We all want it, but we do not believe in it. We are skeptical. We are used to to be miserable.
Or we are just comfortable not been happy, because happiness is scary, it brings out our fears.
We are not used to good emotions, we are not used to feeling right.
We are used to drama, we are used to difficulties and games.
Perfectionism is scary.
Happiness is scary.
And we sabotage, we ruin, we kill it.
WE destroy it, and we start our search over.

Is it difficult to be happy?
Or it is difficult to make someone happy?
Or it is difficult to believe that someone loves us just the way we are?????
 Is it hard stop playing games? or is it scary to commit and settle down?

Or .......what is it?!

DO NOT LIVE IN A PAST.......

What is past?! It is history. It is over. It is part of us, it is our teacher, it is our experience....
But it is done.
We passed it,
we had it,
we lived it,
but we choose to move on,
we closed (or we definitely should) this chapter.
Shut this door...door in your past.
Just learn on your mistakes.
Take your lessons to the present and/or future.
That's it.

But what do we do?! We live in a past. We use imagination, creativity, dreams, hopes and we make  our past so appealing and dreamy adding what didn't exist. Why do we forget the worst parts and remember only happy moments that take us back again and again. We can not focus on a present, we go back and torture ourselves with "what if", "what have I done wrong", "may be", "why".
MY girlfriend recently mentioned that she is still into her "ex" (after 8 years of separation), and she can not find anybody relevantly even close to that person, and she never felt anything similar with anyone else..... Why do we do it to ourselves?!
"Ex" that she has in her mind, in her memories simply doesn't exist.

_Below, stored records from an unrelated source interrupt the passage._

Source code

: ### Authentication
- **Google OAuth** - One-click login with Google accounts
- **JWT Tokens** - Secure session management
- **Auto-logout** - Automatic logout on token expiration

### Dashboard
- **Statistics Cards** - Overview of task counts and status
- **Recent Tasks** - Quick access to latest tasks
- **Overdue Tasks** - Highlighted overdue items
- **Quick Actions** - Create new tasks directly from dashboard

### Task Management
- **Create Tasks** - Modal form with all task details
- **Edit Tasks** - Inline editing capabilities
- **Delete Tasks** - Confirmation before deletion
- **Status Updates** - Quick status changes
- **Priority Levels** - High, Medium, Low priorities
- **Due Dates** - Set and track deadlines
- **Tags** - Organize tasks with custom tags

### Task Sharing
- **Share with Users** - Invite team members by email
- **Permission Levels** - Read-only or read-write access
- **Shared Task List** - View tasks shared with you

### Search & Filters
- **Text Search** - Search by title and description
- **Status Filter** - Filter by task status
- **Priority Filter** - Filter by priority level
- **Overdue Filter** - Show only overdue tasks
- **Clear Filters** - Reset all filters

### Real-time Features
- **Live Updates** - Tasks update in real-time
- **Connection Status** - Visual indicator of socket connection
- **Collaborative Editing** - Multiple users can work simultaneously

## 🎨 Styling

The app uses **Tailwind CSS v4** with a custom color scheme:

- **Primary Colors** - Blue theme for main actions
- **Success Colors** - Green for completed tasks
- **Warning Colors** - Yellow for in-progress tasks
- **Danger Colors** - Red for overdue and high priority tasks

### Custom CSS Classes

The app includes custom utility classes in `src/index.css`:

He is not the same person what he was 8 years ago, plus all those 8 years she was creating him, she was fixing, coloring, building a perfect man in her mind. She met him after 8 years for dinner, he is bold now, fat and boring. Still not married, no kids, and lonely. She said she loves him, still. Nope, baby, you do not. You love the product of your imagination that you were creating all these years. Nothing left from that person that you were in love with 8 years ago, so move on. Stop comparing, stop looking back, stop feeding your imagination adding to his character qualities that he doesn't have and never did.
We will never love the same or experience the same or feel the same about different people and nothing is wrong with that.
We will love stronger, we will feel more passionate, and it will be different and that's ok.
Stop living in a past. Wake up, open your beautiful eyes, move on and enjoy your "today".
It is no "IFs", no "WHYs", it is because...... ask yourself just what I have learned, how I will use it in my present or future and live your live.